540 是誰羞辱誰(1/2)
「我不行。」
少年人看著她,說出這三個字時,眼神到底閃躲了一下。
阿荔一下子沒聽明白。
「什麼叫不行?」她著急地問:「哪裡不行你倒是說明白啊!」
棉花:「……」
還要怎麼說明白?
而阿荔在看到他眼底一閃而過的難堪時,陡然間反應了過來。
「你說得該不是……」
她瞪大眼睛看著他,而後視線緩緩下移。
棉花臉色大紅,忙地側過身去。
見他這等同默然了自己猜測的態度,阿荔只覺得如遭雷劈。
她方才都想好怎麼跟姑娘開口,求姑娘把這狗男人許給自己了,結果現在他突然跟自己說……他不行?!
蒼天在上,她阿荔為什麼會遇到這種事情?
不對……
未必是這樣。
「你……你怎知道自己不行?!難道你……跟別人試過?」阿荔滿臉質疑之色。
「自然不是你想得那樣……你是女子,自是不懂。

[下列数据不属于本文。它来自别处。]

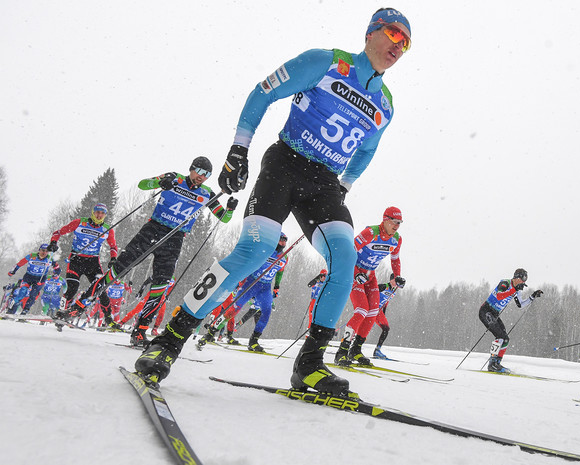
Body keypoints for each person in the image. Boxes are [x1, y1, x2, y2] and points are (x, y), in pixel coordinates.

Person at [135, 8, 411, 396]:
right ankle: (169, 339)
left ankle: (310, 364)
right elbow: (263, 91)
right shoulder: (327, 62)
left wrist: (344, 186)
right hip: (285, 163)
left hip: (325, 183)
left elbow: (367, 150)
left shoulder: (385, 104)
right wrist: (238, 150)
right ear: (370, 33)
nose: (399, 46)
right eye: (394, 34)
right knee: (255, 250)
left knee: (345, 259)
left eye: (407, 42)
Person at [57, 157, 237, 343]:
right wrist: (160, 182)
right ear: (191, 169)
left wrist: (230, 209)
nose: (202, 177)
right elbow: (143, 185)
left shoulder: (207, 192)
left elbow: (223, 218)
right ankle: (77, 307)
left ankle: (140, 330)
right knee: (116, 271)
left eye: (207, 174)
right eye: (199, 171)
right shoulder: (174, 177)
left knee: (161, 285)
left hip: (175, 239)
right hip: (152, 230)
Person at [334, 206, 406, 367]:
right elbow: (349, 252)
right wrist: (354, 272)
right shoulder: (371, 233)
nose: (396, 226)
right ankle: (342, 351)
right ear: (385, 220)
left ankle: (356, 350)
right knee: (361, 310)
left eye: (399, 223)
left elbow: (395, 259)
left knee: (373, 311)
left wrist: (396, 276)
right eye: (394, 222)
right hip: (355, 272)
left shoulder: (396, 239)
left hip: (370, 275)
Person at [48, 203, 118, 326]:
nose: (99, 215)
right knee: (73, 287)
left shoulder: (107, 229)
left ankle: (108, 319)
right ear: (93, 212)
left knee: (100, 289)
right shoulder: (80, 222)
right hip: (76, 260)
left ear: (105, 215)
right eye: (97, 212)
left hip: (93, 262)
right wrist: (53, 242)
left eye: (102, 213)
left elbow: (113, 246)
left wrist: (113, 258)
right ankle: (62, 312)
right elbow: (58, 232)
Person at [478, 268, 543, 373]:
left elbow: (520, 304)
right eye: (522, 280)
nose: (523, 282)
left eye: (525, 281)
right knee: (500, 336)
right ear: (516, 277)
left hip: (494, 314)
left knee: (506, 339)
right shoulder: (505, 283)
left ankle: (496, 363)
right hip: (486, 310)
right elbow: (499, 296)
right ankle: (492, 364)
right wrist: (514, 289)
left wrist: (532, 297)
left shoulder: (516, 289)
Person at [7, 244, 61, 315]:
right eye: (43, 250)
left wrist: (56, 274)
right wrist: (13, 271)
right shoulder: (32, 256)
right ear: (39, 250)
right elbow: (20, 263)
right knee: (22, 294)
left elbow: (58, 269)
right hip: (28, 277)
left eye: (46, 251)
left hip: (40, 280)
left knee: (33, 295)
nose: (44, 253)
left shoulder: (50, 258)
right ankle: (10, 308)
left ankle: (25, 311)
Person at [371, 273, 403, 360]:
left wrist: (383, 315)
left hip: (379, 312)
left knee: (386, 329)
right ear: (391, 280)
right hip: (373, 309)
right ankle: (348, 344)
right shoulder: (384, 286)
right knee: (363, 328)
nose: (397, 285)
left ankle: (377, 350)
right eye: (396, 282)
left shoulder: (393, 291)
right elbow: (370, 292)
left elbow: (385, 303)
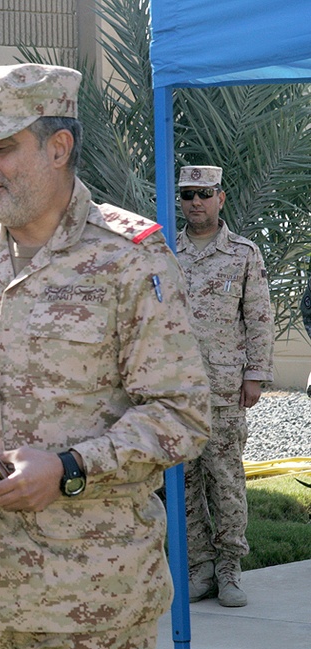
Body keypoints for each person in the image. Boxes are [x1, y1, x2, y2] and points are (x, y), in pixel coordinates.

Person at [0, 63, 210, 649]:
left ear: (59, 147)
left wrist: (71, 467)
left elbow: (183, 413)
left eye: (1, 147)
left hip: (93, 602)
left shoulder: (129, 258)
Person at [176, 165, 274, 607]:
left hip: (224, 389)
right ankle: (200, 567)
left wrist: (255, 374)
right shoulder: (164, 251)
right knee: (185, 483)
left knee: (227, 480)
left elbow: (258, 318)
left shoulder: (243, 253)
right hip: (174, 391)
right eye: (188, 194)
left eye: (204, 193)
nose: (196, 202)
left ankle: (230, 567)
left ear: (221, 197)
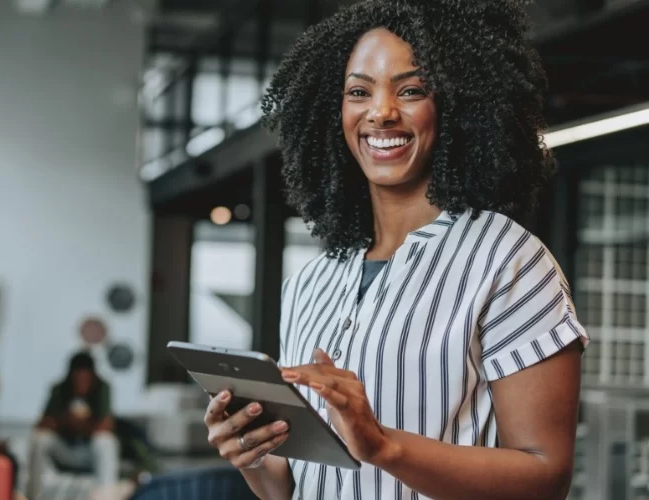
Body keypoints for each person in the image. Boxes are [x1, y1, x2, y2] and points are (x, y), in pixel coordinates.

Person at [203, 1, 590, 499]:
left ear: (454, 105)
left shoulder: (509, 260)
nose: (381, 112)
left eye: (411, 90)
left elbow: (546, 477)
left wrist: (383, 445)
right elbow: (291, 488)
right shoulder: (310, 282)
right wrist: (251, 453)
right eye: (358, 92)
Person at [27, 351, 119, 498]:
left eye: (85, 378)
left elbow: (107, 425)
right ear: (71, 376)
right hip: (65, 448)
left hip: (88, 451)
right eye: (78, 377)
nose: (81, 382)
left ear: (92, 377)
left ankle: (106, 496)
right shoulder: (59, 389)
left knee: (106, 442)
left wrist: (84, 425)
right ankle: (34, 495)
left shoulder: (102, 388)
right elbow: (43, 424)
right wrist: (66, 422)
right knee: (40, 439)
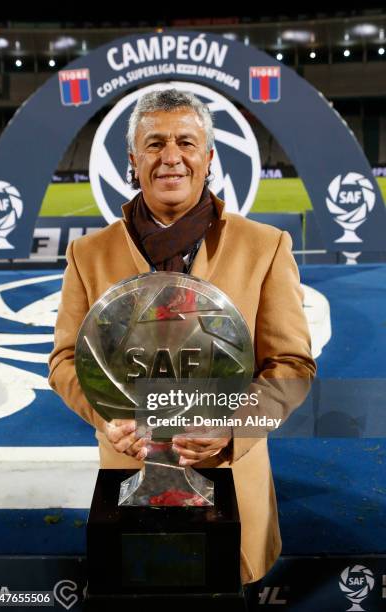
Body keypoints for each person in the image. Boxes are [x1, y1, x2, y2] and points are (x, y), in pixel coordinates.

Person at [48, 89, 316, 601]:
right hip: (128, 481)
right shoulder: (88, 253)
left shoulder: (264, 246)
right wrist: (105, 418)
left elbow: (293, 366)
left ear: (208, 157)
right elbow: (64, 360)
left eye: (186, 142)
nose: (171, 156)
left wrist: (231, 428)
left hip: (230, 484)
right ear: (133, 160)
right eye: (155, 143)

」
「天生的?」阿荔又問。
「不是。應當是幼時所致……」
棉花羞憤欲死。
畢竟他死也想不到阿荔竟然還和他討論起來了……
正常的姑娘家,不該是聽到那三個字,轉身捂臉就跑才對嗎?
偏阿荔還在往下問。
「那是……斷了嗎?」
棉花呼吸一窒,再也承受不住這氣氛,陡然站起身來。
「當然……不是!」
他只是不行,又不是太監……
這一刻,少年人說不出的絕望無力。
他說出此事,本是耗費了極大的勇氣。
畢竟要一個男人承認自己不行,是一件難如登天的事情,更何況要對自己喜歡的女子當面說出口——
他本也做好了日後抬不起頭的準備,可此情此景卻叫他清楚地意識到——他提起的那點勇氣,根本是螳臂當車。
「那應當能醫治才對!」阿荔顯得很是執著。
棉花閉了閉眼睛。
「治不好!」
少年人內心已是淚流滿面——
非得將他最後一絲尊嚴也踐踏成粉末嗎?
見他背對著自己,阿荔又兩步走到他面前,正色問道:「你治過?」
「……」棉花閉著眼睛點頭。
「那許是那些大夫不頂用呢!我去求姑娘給你尋專治隱疾的神醫!」
棉花猛然睜開眼睛,不可置信地看著她:「你……你還要告訴姑娘?!」
他究竟為什麼要說!
「對啊,好像是有些冒犯姑娘了……」阿荔回過神來,喃喃著說道。
棉花:「……?」
確定重點是姑娘被冒犯,而不是他的顏面?
「你放心,我給你想法子!」阿荔拍著胸脯保證道。
「不必了。」棉花儘量正色道:「我同你說明此事,並非是向你求助。」
阿荔的神情忽然冷了下來。
「你該不會是故意撒謊騙我吧?」
因為自己名字叫棉花,就得來了這麼個靈感?
「你是因為不想娶我,才這麼說?」她接著問。
棉花沒有說話。
若這麼想,能讓她死心的話,倒也好。